Übungstext.
Der Verwaltungsgerichtshof hat zudem mehrfach darauf hingewiesen, dass es im Sinne des § 9 Abs. 2 Z 8 BFA-VG maßgeblich relativierend ist, wenn integrationsbegründende Schritte in einem Zeitpunkt gesetzt wurden, in dem sich der Fremde seines unsicheren Aufenthaltsstatus bewusst sein musste (vgl. VwGH 28.2.2019, Ro 2019/01/0003, mwN).

Aufgabenliste.
**1)** Fassen Sie den Absatz des Übungstexts, der mit „Der Verwaltungsgerichtshof hat zudem“ beginnt, knapper zusammen und behalten Sie dabei die wesentlichen Aussagen bei.
**2)** Übertragen Sie diesen Satz aus dem Übungstext ins Englische: „Der Verwaltungsgerichtshof hat zudem mehrfach darauf hingewiesen, dass es im Sinne des § 9 Abs. 2 Z 8 BFA-VG maßgeblich relativierend ist, wenn integrationsbegründende Schritte in einem Zeitpunkt gesetzt wurden, in dem sich der Fremde seines unsicheren Aufenthaltsstatus bewusst sein musste (vgl. VwGH 28.2.2019, Ro 2019/01/0003, mwN).“
**3)** Führen Sie den Übungstext über Integration bei unsicherem Aufenthaltsstatus im Anschluss an seinen letzten Satz weiter.
Die Einträge stellen eigenständiges Material dar und gehören nicht zum Übungstext.

Bereitgestellte Daten.

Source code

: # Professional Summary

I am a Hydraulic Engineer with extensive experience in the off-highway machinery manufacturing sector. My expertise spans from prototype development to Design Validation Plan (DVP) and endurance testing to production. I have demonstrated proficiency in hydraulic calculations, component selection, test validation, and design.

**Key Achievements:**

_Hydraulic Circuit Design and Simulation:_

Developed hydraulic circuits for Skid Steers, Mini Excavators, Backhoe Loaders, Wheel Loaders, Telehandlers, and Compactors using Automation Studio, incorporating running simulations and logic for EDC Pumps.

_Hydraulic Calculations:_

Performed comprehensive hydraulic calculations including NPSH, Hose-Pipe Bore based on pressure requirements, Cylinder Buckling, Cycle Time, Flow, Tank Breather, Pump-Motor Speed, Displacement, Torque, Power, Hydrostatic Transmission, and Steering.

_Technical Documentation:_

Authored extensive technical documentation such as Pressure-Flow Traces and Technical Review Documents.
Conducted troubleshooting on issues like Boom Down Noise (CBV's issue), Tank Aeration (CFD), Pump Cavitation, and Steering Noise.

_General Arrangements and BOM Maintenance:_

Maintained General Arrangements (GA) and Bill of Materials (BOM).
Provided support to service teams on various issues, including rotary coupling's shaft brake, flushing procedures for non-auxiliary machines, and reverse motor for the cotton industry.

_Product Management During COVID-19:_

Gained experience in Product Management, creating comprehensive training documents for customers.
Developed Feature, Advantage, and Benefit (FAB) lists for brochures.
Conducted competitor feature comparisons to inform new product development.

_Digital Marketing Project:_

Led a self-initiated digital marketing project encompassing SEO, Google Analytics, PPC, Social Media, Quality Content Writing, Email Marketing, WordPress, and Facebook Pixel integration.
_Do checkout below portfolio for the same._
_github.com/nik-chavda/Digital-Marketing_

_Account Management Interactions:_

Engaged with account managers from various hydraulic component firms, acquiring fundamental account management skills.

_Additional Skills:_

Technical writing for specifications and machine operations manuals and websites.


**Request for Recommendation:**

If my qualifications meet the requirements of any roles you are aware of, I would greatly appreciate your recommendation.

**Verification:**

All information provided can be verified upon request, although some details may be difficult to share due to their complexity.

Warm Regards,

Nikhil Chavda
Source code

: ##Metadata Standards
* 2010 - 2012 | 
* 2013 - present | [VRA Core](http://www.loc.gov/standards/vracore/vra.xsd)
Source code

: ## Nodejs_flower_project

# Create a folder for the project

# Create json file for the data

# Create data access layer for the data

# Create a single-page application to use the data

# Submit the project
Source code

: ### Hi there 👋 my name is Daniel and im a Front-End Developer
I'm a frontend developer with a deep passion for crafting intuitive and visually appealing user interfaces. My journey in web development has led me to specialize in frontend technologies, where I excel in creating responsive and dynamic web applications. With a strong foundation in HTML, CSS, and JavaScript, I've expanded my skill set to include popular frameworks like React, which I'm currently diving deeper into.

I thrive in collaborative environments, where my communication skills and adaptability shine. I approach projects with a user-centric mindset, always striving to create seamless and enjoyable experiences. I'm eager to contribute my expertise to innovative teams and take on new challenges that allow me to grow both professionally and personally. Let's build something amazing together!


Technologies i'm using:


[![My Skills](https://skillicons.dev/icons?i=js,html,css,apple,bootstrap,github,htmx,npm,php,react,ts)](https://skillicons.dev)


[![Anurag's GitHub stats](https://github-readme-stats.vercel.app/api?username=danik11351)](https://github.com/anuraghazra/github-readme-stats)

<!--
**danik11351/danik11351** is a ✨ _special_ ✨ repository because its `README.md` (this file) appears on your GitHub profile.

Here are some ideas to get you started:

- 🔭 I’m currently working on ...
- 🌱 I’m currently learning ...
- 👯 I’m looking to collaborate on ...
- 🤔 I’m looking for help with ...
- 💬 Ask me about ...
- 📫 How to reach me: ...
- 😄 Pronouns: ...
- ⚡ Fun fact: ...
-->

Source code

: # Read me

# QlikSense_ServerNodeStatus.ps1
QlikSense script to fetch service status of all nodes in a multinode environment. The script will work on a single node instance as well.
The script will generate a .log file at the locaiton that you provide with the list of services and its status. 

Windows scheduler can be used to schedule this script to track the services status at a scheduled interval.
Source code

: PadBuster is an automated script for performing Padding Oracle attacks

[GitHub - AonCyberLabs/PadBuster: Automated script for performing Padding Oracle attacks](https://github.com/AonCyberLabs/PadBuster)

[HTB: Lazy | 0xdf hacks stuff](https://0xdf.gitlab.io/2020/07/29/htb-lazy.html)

Lösungen.
**1)** Nach wiederholter Feststellung des Verwaltungsgerichtshofs verlieren Integrationsschritte im Sinne des § 9 Abs. 2 Z 8 BFA-VG deutlich an Gewicht, wenn sie zu einem Zeitpunkt gesetzt wurden, zu dem sich der Fremde seines unsicheren Aufenthaltsstatus bewusst sein musste (vgl. VwGH 28.2.2019, Ro 2019/01/0003).

**2)** The Administrative Court has furthermore pointed out on several occasions that, within the meaning of § 9(2) no. 8 BFA-VG, it significantly diminishes their weight if steps establishing integration were taken at a time when the foreign national must have been aware of their uncertain residence status (cf. VwGH 28.2.2019, Ro 2019/01/0003, with further references).

**3)**
3.4.4.1. Der Beschwerdeführer verfügt im Bundesgebiet über seine schwangere Ehefrau und ihren beiden Kindern aus erster Ehe, deren Vater der BF nicht ist. Mit ihnen lebt der BF seit September 2021 im gemeinsamen Haushalt, weshalb ein Familienleben des Beschwerdeführers iSd Art. 8 EMRK im Bundesgebiet mit diesen grundsätzlich vorliegt. Das Familienleben des BF mit seiner Ehefrau und deren Kindern ist jedoch maßgeblich geschwächt, weil sich der BF einerseits bei der Entstehung des Familienlebens, nämlich der Begründung des gemeinsamen Haushaltes, der Unsicherheit seines Aufenthaltsstatus bewusst sein musste und außerdem, wie bereits dargelegt, zum Zwecke der Umgehung der Regelungen des NAG in das Bundesgebiet eingereist ist. Der Beschwerdeführer ist daher scheinbar nicht gewillt sich an die in Österreich geltenden Gesetze zu halten und die Regelungen über die Familienzusammenführung einzuhalten.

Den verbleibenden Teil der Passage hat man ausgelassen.